You don’t? Of course not. Bush remains both ignorant of the sources, the scope, and the full menace of the Jihad, and he certainly has not allowed the American government to conduct the kind of all-out propaganda, including making use of clever defectors from Islam, that is called for. He lacks imagination. He lacks broad cultivation. He is not able to articulate cleverly the problem — referring to Islam synecdochically, for example, by using the word “Jihad” and claiming to be fighting “only those few Muslims” who “believe in Jihad to spread Islam until it covers the globe.” (What will Muslims do then? Deny it? Own up to it?) He apparently thinks what counts is the level of economic development, the end to poverty, the GDP, the GNP. He’s an economic determinist. And so are those who applaud the war in Iraq (not to mention his sentimentalism and heedlessness about immigration) — David Brooks, My Weekly Standard, the editorial board of The Wall Street Journal. They can’t quite grasp Islam. It doesn’t fit what they know about the world.
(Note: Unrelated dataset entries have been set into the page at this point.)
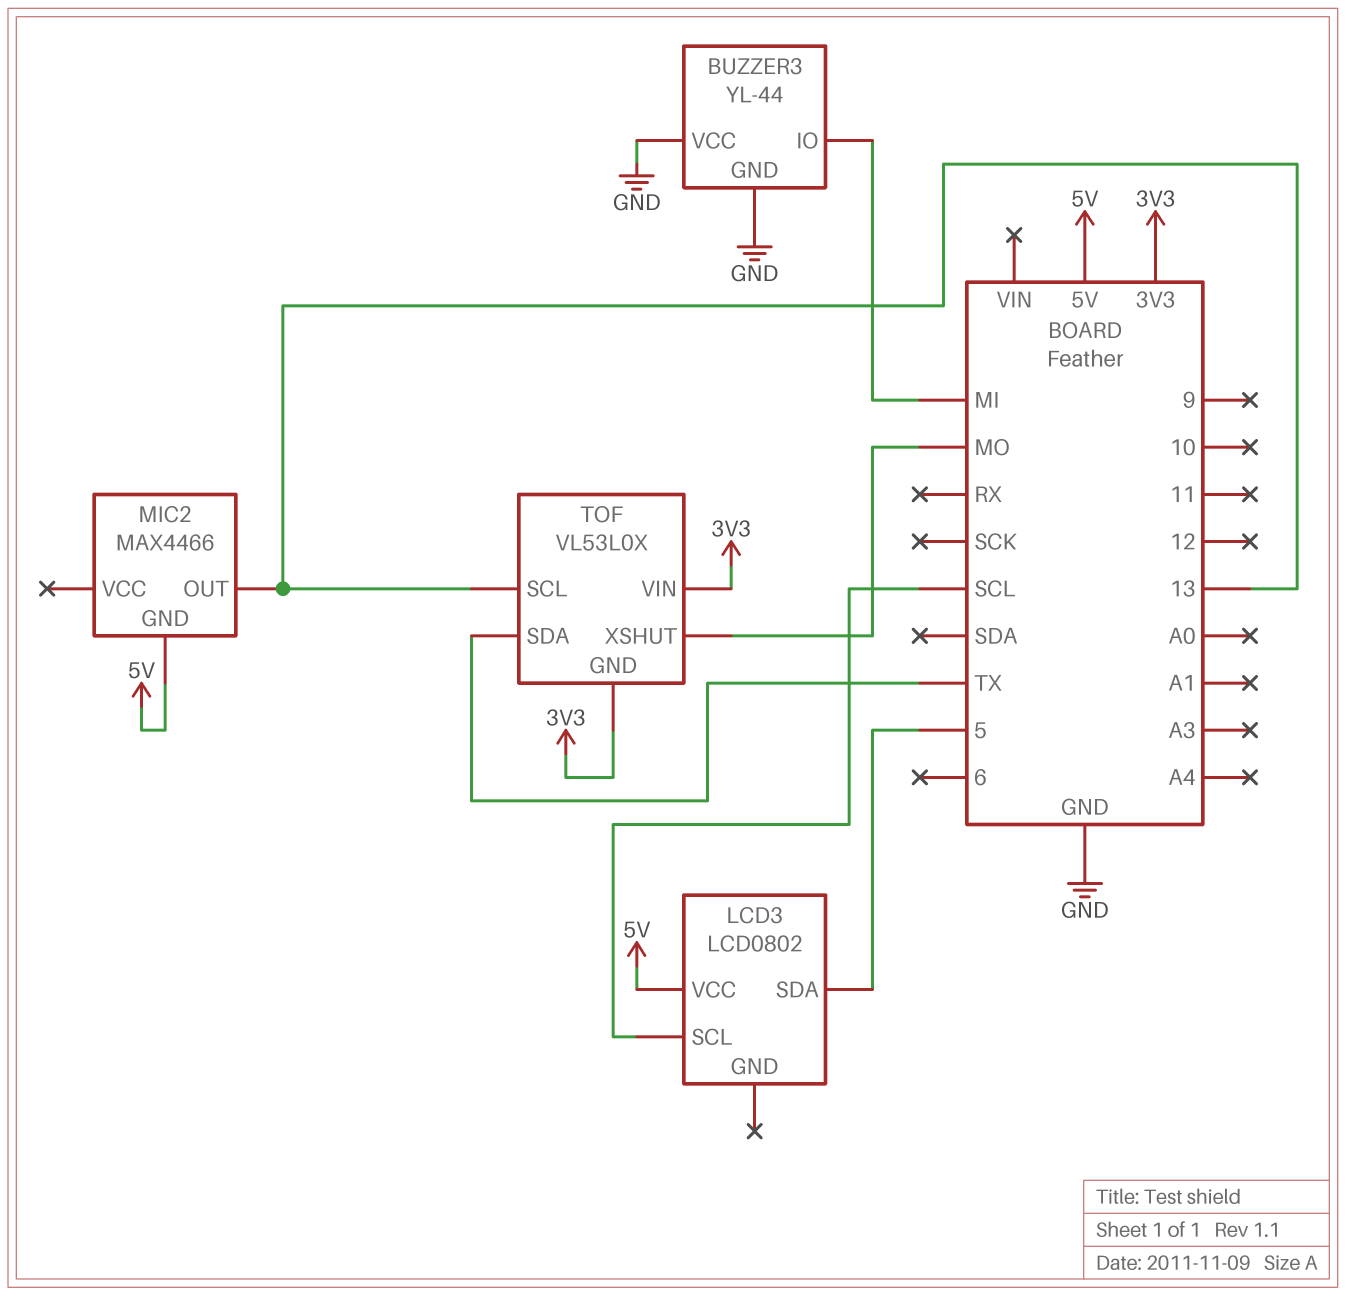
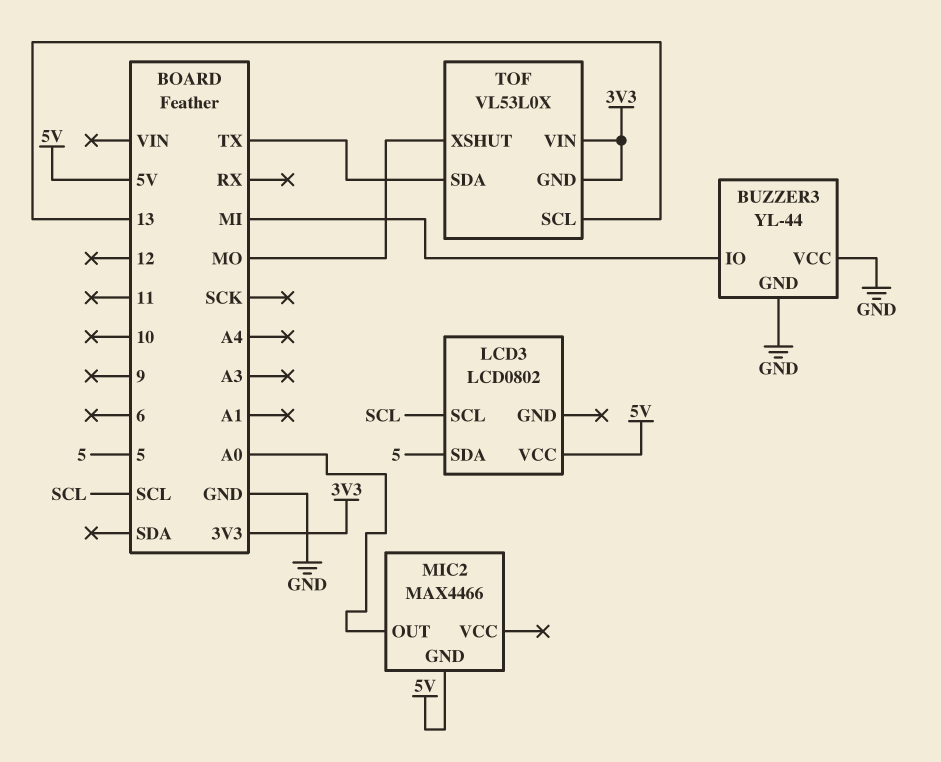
MIC2 pin OUT: 13 -> A0

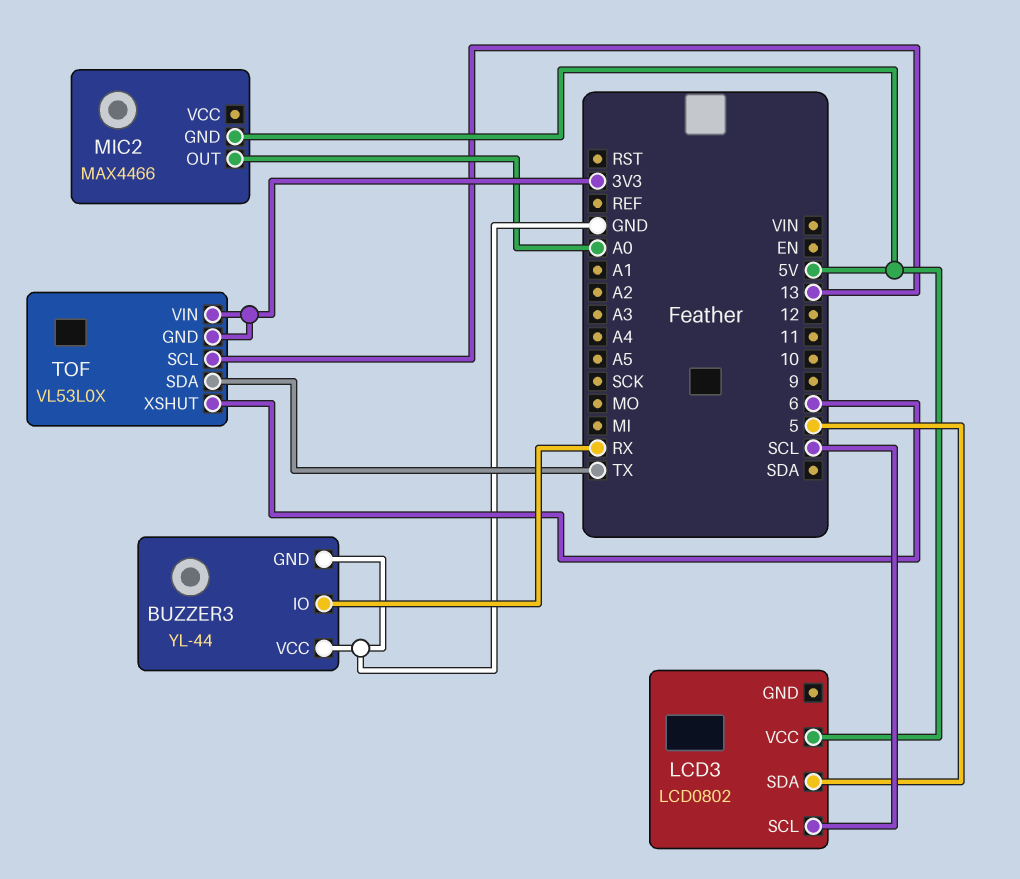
BUZZER3 pin IO: MI -> RX
TOF pin XSHUT: MO -> 6

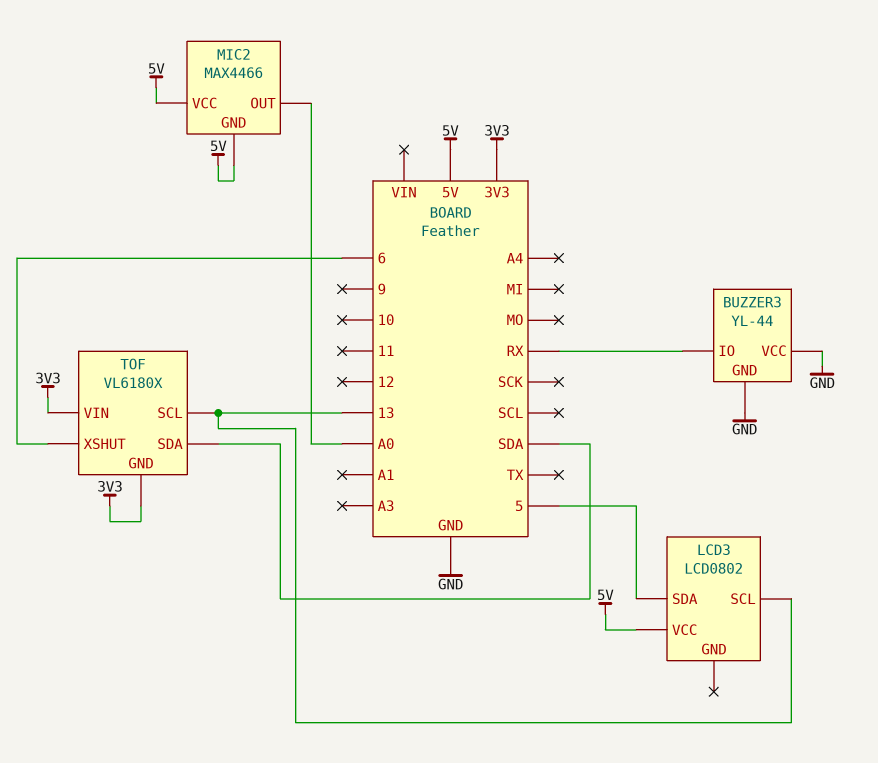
LCD3 pin SCL: SCL -> 13
MIC2 pin VCC: none -> 5V
TOF: VL53L0X -> VL6180X
TOF pin SDA: TX -> SDA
As for the complete dismissal of every single Democrat, that too is foolish. It may be that those who want to get off oil want to do so for only one reason (and that reason is a perfectly sensible one): to save the environment. So what? The effect in diminishing Arab and Muslim revenues will be the same. And it may be that some Democrats wish to leave Iraq for the wrong reasons, but so what? If we leave, the right result — those sectarian and ethnic divisions — will start to work their magic. And it will be magic as far as we, the Infidels, are concerned, even if the result does not please even those very nice, very plausible, Shi’a Muslims whose interests diverge from ours, for they do not want to be forced to see Islam for what it is, they do not want to divide and demoralize the world of Islam, they do not want the Infidels to begin to halt and reverse Muslim migration, they do not want to have their views discounted because they are Muslims. Such people as Chalabi and Allawi in Iraq, or Fouad Ajami here, may be very nice. Ajami, after all, has two sons at West Point. And he is wonderful on Edward Said, and a truthteller on Israel. But that is no longer enough. Now the interests of the Infidels, and of even the nicest Muslims, diverge, and we must work to save ourselves, not to redo the Middle East for that handful of entertaining, soft-spoken, funny, altogether delightful Muslims. A different world now. This chase has a beast in view.
Concede victory, and get out. We won.